At any time after any person or group becomes an acquiring person and prior to the earlier of one of the events described in the previous paragraph or the acquisition by such acquiring person of 50% or more of the outstanding shares of our common stock, our Board of Directors may exchange the rights (other than rights owned by the acquiring person, which will have become void), in whole or in part, for shares of common stock or Series A preferred stock (or a series of our preferred stock having equivalent rights, preferences, and privileges), at an exchange ratio of one share of common stock, or a fractional share of Series A preferred stock (or other preferred stock) equivalent in value thereto, per right.

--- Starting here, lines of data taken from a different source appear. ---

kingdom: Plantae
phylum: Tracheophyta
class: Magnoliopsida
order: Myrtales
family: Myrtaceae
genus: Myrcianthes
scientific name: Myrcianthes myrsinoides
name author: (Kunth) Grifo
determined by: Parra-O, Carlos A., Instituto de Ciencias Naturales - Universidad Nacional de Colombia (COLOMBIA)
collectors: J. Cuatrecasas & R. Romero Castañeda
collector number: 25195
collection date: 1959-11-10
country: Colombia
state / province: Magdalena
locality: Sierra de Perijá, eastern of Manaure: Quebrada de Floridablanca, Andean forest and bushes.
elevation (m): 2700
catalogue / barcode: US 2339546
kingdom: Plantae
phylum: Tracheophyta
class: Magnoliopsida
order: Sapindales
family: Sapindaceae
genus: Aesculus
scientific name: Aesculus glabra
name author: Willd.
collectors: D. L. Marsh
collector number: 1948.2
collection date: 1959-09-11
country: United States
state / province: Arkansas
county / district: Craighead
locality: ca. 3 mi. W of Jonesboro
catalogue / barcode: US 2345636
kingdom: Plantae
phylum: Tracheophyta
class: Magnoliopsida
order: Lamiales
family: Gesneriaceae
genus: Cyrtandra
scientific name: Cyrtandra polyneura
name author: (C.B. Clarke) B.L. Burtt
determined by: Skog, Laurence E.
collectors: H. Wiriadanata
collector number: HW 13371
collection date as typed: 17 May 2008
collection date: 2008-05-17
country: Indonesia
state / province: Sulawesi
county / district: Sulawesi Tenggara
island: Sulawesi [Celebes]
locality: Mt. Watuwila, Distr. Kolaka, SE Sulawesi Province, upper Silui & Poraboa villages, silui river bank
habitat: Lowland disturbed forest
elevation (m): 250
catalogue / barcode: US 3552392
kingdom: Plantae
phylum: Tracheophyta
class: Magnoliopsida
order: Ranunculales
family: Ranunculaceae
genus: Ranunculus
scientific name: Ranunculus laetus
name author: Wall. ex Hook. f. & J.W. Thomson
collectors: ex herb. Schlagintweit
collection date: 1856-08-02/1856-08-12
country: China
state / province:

At any time prior to the time an acquiring person becomes such, our Board of Directors may redeem the rights in whole, but not in part, at a price of $0.0001 per right payable, at our option, in cash, shares of common stock, or such other form of consideration as the Board of Directors may determine. Immediately upon any redemption of the rights, the right to exercise the rights will terminate and the only right of the holders of rights will be to receive the redemption price. For so long as the rights are redeemable, we may, except with respect to the redemption price, amend the Rights Agreement in any manner. After the rights are no longer redeemable, we may, except with respect to the redemption price, amend the Rights Agreement in a manner that does not adversely affect the interests of holders of the rights. Until a right is exercised or exchanged, the holder of the right, as such, will have no rights as a stockholder of KindredBio, including, without limitation, the right to vote or to receive dividends.
The rights will expire on May 18, 2020 unless that expiration date is extended by our Board of Directors or the rights are earlier redeemed or exchanged by us. The purchase price payable, and the number of shares of Series A preferred stock or other securities or property issuable, upon exercise of the rights is subject to adjustment from time to time to prevent dilution upon the terms described in the Rights Agreement.